The excavations were initiated by Otepää municipality and organized by the Estonian War Museum following a decision by the War Graves Commission and the Minister of Defense.
According to records from the Soviet occupation era, 34 people were supposedly buried at the site on the corner of Otepää's Tartu mantee and Palupera tee. The location was marked by a grave stone from 1957, which was renewed in the 1970s.
Director of the Estonian War Museum Hellar Lill, said it was surprising to find that no one had been buried in what was presumed to be a war grave.
"While it is common for official figures on the number of casualties to be inconsistent with the number of people whose remains are actually found in a grave, the fact that a war grave turns out to be a complete propaganda hoax is a first in Estonia," said Lill.
However, according to Otepää mayor Jaanus Barkala, the results of the excavation confirmed locally held beliefs about the site. "Older local people also verified that no one was actually buried there. I'm glad that space in Otepää was freed from this inappropriate and fictitious monument," said Barkala.
Earlier this year, the Otepää municipality had approached the War Graves Commission of the Ministry of Defense regarding relocation of the grave from the town center to a more appropriate site in a local cemetery.
In accordance with the War Graves Protection Act, the excavations were organized by the Estonian War Museum under the Ministry of Defense in cooperation with Otepää municipality and AS Aqua Marina, the holding company of Estonian fuel retailer Olerex, which leases the land from the municipality.
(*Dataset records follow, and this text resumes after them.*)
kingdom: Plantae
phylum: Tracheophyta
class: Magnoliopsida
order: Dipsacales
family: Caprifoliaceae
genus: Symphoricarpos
After the Second World War, the occupying Soviet authorities in Estonia ordered individual war graves to be grouped together. These so-called "brotherly graves" were usually placed in the centers of towns and villages, creating shrines which also had the sanctity of burial sites. In this way, the Soviet authorities used the dead to serve their ideological and educational aims by transforming people's historical consciousness.
In 2007, Estonia adopted the Protection of War Graves Act, which allows war dead buried in inappropriate locations, along with any markers of such sites, to be removed for reburial in suitable cemeteries. Over the last few decades, hundreds of remains of Second World War combatants, both German and from the Red Army, have been reburied in Estonia.